Stratospheric Aerosol Injection

Eli Mueller
December 6, 2021

Submitted as coursework for PH240, Stanford University, Fall 2021

Introduction and Background

Fig. 1: Schematic of stratospheric aerosol injection deployed by tethered balloon (Source: Wikimedia Commons )

It is becoming increasingly likely that preventing anthropogenic global warming of 2°C by the year 2100 will require interventions beyond emissions mitigation. Solar radiation management (SRM) strategies have been proposed which aim to cool the earth by reducing the amount of solar energy that reaches the earth surface. The SRM technology that has received the most attention is stratospheric aerosol injection (SAI) which involves injecting reflective aerosols into the stratosphere to induce cooling via increased atmospheric albedo. In this way, SAI would mimic the cooling effect observed after major volcanic eruptions whereby large amounts of sulphates are emitted into the atmosphere. Most SAI studies are based on sulfate aerosols, though several other materials have been proposed including alumina, calcium carbonate, dust and diamond. Typical estimates for the mass of aerosols required are in the range of 1-10 million tonnes (Mt) to be deployed annually at an altitude of roughly 20 km. [1] The most common proposed methods of deployment of the aerosols include aircraft, airships, or tethered balloons as depicted in Fig 1.

Cost Estimates of SAI

Proponents of SAI argue that it is an inexpensive technology relative to emissions mitigation efforts that would produce the same amount of cooling. Depending on the scenario considered, reported cost estimates vary widely. One early study suggested that SAI could be conducted at an annual cost of $0.2 billion per year per W/m2 of cooling. [2] With current anthropogenic CO2 radiative forcing estimated to be ~2W/m2, this equates to ∼ $0.4 billion annually to offset current anthropogenic warming by SAI. [2] On the other hand, more recent studies have estimated annual costs ranging from $7 billion to $90 billion depending on the cooling target, deployment method, and future emissions mitigation efforts, [1,3] For comparison, meeting global climate goals through emission mitigation efforts alone are estimated to cost 0.2-2.5% of 2030 global GDP, equivalent to about $200 billion to $2 trillion per year. [4]

Drawbacks and Uncertainties of SAI

Although the direct cost of SAI may seem relatively inexpensive, widespread support for SAI is lagging due to a host of climatological and ecological uncertainties associated with deploying ∼10 Mt of sulfate aerosols into the atmosphere every year. Much of the research towards understanding these risks relies on climate data following major volcanic eruptions. Following the 1991 Mount Pinatubo eruption, significant reductions in rainfall over land were observed with a corresponding decrease in river discharge.
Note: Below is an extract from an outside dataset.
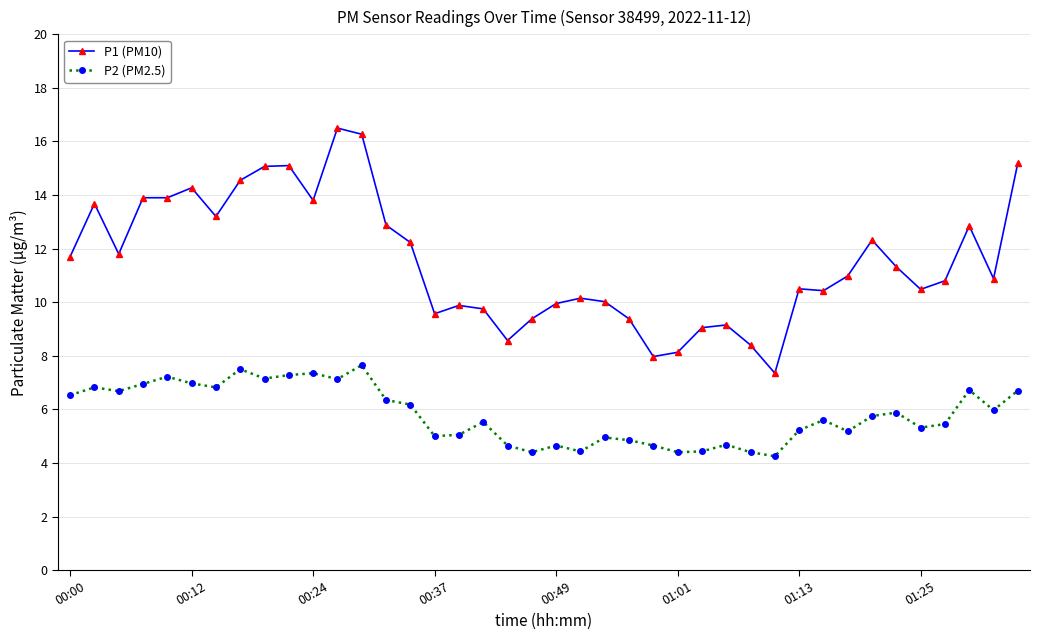

Which series has the widest spread of values?

P1 (PM10)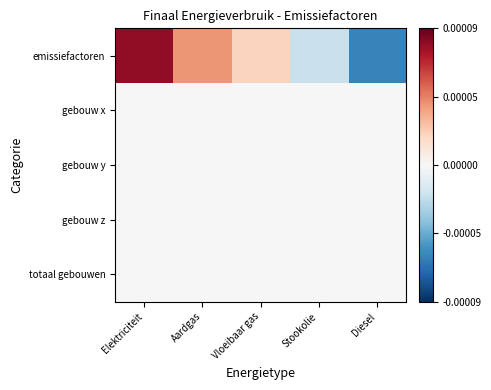

Which series has the largest total across all categories?

emissiefactoren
As a result, studies suggest that SAI could adversely impact the global hydrological cycle thus potentially altering the world's food supply. [2] In this way, SAI could potentially exacerbate some of the worst effects of climate change. In addition, SAI is expected to lead to ozone depletion (at least temporarily) and it would not resolve the problem of ocean acidification caused by rising atmospheric CO2 concentrations. [1] Another uncertainty is the reversibility of SAI once deployed if adverse climate affects occur. These drawbacks along with the ethical dilemma of deliberately altering the climate for over 7 billion people will likely prevent serious considerations of SAI deployment in the near future.

© Eli Mueller. The author warrants that the work is the author's own and that Stanford University provided no input other than typesetting and referencing guidelines. The author grants permission to copy, distribute and display this work in unaltered form, with attribution to the author, for noncommercial purposes only. All other rights, including commercial rights, are reserved to the author.

References

[1] R. Moriyama et al., "The Cost of Stratospheric Climate Engineering Revisited." Mitig. Adapt. Strateg. 22, 1207 (2017).

[2] "Geoengineering the Climate: Science, Governance and Uncertainty," Royal Society, September 2009.

[3] W. Smith, "The Cost of Stratospheric Aerosol Injection Rhrough 2100," Environ. Res. Lett. 15, 114004 (2020).

[4] J. McClellan, D.W. Keith and J. Apt, "Cost Analysis of Stratospheric Albedo Modification Delivery Systems." Environ. Res. Lett. 7, 034019 (2012).